(DOCUMENT PASSAGE):
===

RFR: 8013117: Thread-local trace_buffer has wrong type and name
David Holmes
david.holmes at oracle.com
Wed Apr 24 03:11:43 PDT 2013
On 24/04/2013 7:09 PM, Rickard Bäckman wrote:
> Nils,
>
> no it doesn't matter. Rather intended. By initializing it to NULL we forced implementors to use a pointer that would have to be initialized at some point. Now it can be a class / struct
> that is instead initialized by a default constructor.
So that addressed my question on the missing setter. But doesn't this
also mean that you are now prohibiting it from being a simple
pointer-type as there is no way to set it? Isn't maintaining the setter
more flexible as it can be used in either case (direct assignment or
copy constructor). Though lack of initialization in the current code
still looks wrong.
David
> /R
>
> On Apr 24, 2013, at 10:45 AM, Nils Loodin wrote:
>
>> Does it matter that the pointer gets initialized to NULL before, but not now? There isn't any null checks anywhere that depends on that?

===

(GIVEN PROBLEM):
Could you continue the code review email about the thread-local trace_buffer, starting after its last line?

(DATA PROVIDED):
===

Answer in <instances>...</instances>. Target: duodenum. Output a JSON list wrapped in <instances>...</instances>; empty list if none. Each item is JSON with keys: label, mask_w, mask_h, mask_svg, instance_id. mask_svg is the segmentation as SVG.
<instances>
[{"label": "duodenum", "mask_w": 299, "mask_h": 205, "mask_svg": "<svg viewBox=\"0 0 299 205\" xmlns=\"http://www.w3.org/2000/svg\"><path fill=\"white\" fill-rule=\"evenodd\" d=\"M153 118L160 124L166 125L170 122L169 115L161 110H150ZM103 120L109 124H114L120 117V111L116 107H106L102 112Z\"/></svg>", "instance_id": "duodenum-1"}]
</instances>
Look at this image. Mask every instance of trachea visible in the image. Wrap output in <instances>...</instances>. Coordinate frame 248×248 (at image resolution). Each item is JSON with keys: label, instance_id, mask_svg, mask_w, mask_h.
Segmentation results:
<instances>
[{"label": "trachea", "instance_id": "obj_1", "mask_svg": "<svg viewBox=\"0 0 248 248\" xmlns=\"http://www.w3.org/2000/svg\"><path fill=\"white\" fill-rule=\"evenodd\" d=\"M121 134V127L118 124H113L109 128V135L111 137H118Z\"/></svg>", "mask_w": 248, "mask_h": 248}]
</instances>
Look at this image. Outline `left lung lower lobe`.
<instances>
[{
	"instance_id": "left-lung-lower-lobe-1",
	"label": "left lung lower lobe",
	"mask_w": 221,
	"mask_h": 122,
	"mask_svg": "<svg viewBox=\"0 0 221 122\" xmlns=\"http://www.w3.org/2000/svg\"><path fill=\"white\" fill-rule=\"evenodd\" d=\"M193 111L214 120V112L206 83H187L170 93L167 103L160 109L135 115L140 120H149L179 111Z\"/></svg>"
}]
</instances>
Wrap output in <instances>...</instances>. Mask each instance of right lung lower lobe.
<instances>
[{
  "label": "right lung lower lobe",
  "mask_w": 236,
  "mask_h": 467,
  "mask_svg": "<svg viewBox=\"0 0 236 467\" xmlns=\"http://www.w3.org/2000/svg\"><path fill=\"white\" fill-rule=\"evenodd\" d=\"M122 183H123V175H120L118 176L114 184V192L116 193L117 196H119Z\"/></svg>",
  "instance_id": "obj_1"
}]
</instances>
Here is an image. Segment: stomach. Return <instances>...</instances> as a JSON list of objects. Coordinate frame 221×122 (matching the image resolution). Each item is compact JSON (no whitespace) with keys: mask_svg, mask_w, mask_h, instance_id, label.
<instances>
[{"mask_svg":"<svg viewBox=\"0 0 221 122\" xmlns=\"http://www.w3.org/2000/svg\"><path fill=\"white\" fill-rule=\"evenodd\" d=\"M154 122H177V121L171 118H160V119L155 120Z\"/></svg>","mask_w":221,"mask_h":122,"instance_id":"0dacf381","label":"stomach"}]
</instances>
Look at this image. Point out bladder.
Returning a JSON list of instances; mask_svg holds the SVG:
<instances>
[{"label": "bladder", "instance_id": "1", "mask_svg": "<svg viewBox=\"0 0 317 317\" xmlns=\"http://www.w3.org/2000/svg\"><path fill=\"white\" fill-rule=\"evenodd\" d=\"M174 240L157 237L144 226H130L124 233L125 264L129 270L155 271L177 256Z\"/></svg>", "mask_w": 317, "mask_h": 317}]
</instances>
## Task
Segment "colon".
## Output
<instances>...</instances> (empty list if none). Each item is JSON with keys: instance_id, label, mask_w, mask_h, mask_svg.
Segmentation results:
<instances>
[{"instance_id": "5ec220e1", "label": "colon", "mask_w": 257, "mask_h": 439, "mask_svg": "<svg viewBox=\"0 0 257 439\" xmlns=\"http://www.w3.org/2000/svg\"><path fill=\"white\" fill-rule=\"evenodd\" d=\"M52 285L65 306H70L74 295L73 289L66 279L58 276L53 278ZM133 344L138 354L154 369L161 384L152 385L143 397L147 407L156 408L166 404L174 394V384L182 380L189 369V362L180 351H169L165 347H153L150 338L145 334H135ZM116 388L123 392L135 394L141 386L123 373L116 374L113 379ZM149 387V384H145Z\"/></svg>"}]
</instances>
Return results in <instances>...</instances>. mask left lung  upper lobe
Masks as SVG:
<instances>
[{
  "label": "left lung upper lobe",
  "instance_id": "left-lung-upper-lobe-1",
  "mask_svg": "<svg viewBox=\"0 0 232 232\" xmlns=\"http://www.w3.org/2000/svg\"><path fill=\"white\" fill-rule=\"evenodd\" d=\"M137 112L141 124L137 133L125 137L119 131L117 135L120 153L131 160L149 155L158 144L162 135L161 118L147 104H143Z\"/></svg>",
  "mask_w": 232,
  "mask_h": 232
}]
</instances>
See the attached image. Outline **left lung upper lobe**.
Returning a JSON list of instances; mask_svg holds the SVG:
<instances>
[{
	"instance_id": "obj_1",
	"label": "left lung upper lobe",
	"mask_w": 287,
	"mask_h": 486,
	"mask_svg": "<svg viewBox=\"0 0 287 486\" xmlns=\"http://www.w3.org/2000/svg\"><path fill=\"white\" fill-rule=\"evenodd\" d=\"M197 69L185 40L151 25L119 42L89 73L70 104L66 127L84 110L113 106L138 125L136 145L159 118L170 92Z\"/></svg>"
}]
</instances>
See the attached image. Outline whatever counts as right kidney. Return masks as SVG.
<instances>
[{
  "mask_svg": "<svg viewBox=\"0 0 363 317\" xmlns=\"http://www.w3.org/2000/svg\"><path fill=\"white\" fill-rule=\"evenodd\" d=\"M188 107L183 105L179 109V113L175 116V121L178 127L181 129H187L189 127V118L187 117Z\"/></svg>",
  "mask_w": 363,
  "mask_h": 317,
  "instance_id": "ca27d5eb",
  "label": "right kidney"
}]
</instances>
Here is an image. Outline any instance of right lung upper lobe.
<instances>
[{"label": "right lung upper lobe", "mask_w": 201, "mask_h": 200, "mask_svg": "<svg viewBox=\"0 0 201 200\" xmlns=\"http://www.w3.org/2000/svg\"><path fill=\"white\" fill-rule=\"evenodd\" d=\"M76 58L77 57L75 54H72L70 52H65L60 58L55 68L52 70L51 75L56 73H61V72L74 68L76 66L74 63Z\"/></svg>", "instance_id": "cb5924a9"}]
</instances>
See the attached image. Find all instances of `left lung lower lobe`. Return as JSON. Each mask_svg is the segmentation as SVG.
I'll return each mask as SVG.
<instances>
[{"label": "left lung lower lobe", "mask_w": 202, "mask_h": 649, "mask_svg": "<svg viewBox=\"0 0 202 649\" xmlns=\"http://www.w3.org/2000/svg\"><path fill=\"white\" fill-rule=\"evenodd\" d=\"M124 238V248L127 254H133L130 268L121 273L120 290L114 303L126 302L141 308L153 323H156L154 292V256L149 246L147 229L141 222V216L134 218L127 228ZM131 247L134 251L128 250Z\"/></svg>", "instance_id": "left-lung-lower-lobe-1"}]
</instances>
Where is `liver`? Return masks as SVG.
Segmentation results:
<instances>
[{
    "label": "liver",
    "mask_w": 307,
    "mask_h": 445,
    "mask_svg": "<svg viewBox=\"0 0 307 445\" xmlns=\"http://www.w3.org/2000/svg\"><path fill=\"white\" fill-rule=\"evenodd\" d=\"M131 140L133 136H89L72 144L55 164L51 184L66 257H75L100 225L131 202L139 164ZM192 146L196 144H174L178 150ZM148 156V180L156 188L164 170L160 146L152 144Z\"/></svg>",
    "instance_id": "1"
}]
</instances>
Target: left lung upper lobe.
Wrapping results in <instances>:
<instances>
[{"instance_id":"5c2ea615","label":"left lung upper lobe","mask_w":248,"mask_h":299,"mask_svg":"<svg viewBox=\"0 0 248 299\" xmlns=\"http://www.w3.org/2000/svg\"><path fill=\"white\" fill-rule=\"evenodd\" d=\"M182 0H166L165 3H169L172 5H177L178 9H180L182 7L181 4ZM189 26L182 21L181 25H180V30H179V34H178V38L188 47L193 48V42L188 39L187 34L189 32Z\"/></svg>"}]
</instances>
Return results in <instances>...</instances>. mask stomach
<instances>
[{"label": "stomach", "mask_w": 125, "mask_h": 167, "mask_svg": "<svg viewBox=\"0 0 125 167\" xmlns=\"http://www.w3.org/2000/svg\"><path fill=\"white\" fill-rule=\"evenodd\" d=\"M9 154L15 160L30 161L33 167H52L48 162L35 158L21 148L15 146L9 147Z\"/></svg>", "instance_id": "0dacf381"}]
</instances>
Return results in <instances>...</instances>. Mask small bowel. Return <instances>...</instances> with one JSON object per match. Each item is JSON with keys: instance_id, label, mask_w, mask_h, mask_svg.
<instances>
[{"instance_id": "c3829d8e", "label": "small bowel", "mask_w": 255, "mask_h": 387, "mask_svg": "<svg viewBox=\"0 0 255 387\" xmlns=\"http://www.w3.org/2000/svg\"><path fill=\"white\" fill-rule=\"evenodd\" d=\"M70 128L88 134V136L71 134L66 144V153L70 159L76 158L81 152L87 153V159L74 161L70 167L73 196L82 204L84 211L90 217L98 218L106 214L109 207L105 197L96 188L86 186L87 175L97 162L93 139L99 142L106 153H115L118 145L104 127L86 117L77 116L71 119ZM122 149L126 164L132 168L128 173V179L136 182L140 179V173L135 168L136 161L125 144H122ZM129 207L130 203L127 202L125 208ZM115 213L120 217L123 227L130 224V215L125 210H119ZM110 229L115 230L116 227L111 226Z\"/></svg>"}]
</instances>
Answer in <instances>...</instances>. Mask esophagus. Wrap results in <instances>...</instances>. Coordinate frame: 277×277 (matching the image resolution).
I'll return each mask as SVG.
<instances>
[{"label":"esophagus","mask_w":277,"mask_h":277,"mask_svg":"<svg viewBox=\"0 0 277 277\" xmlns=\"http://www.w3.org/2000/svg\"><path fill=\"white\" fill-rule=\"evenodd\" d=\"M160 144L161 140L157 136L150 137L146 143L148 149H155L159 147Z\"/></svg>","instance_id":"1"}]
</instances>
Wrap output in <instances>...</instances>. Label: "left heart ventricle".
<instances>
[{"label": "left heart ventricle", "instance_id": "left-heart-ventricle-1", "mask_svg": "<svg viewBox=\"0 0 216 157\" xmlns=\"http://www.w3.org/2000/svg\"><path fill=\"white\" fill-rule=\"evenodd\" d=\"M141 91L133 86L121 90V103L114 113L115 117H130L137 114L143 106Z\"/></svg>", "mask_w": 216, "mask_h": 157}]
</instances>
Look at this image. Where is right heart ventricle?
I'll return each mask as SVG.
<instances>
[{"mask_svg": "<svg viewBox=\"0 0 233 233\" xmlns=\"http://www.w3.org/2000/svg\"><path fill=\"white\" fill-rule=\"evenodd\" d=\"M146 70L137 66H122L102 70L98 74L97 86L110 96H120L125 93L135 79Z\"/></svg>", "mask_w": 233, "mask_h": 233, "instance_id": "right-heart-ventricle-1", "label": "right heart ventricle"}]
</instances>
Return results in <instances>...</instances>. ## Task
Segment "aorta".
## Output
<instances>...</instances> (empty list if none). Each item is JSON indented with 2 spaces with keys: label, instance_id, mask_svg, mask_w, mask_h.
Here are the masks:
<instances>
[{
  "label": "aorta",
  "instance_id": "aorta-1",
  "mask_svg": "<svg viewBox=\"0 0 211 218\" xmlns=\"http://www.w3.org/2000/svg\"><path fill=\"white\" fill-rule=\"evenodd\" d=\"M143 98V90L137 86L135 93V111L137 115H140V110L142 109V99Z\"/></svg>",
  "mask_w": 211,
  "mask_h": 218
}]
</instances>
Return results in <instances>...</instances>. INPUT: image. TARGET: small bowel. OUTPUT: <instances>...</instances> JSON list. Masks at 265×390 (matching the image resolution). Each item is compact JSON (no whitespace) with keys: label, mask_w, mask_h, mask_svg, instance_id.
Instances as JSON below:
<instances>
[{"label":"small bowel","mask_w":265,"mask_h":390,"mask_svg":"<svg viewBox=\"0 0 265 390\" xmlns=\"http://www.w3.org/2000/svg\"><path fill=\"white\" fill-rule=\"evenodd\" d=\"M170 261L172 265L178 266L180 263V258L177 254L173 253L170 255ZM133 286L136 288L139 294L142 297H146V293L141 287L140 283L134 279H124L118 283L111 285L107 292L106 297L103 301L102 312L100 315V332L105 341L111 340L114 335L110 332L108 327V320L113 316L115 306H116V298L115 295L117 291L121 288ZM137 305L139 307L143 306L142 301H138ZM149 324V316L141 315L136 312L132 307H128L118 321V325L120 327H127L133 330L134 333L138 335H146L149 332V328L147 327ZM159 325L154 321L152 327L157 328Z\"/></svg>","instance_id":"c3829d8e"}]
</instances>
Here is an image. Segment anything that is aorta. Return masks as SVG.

===

(RESULT FOR THIS TASK):
>>
>> Regards,
>> Nils
>>
>> On 04/24/2013 09:51 AM, Rickard Bäckman wrote:
>>> Hi all,
>>>
>>> can I have a couple of reviews for this small change. The short story is that the current way the thread-local _trace_buffer is somewhat inflexible.
>>> By changing the type of the getter this structure gets more flexible for different implementations. I also think that the name is misused. Just naming it
>>> to _trace_data is more generic and less implementation-specific.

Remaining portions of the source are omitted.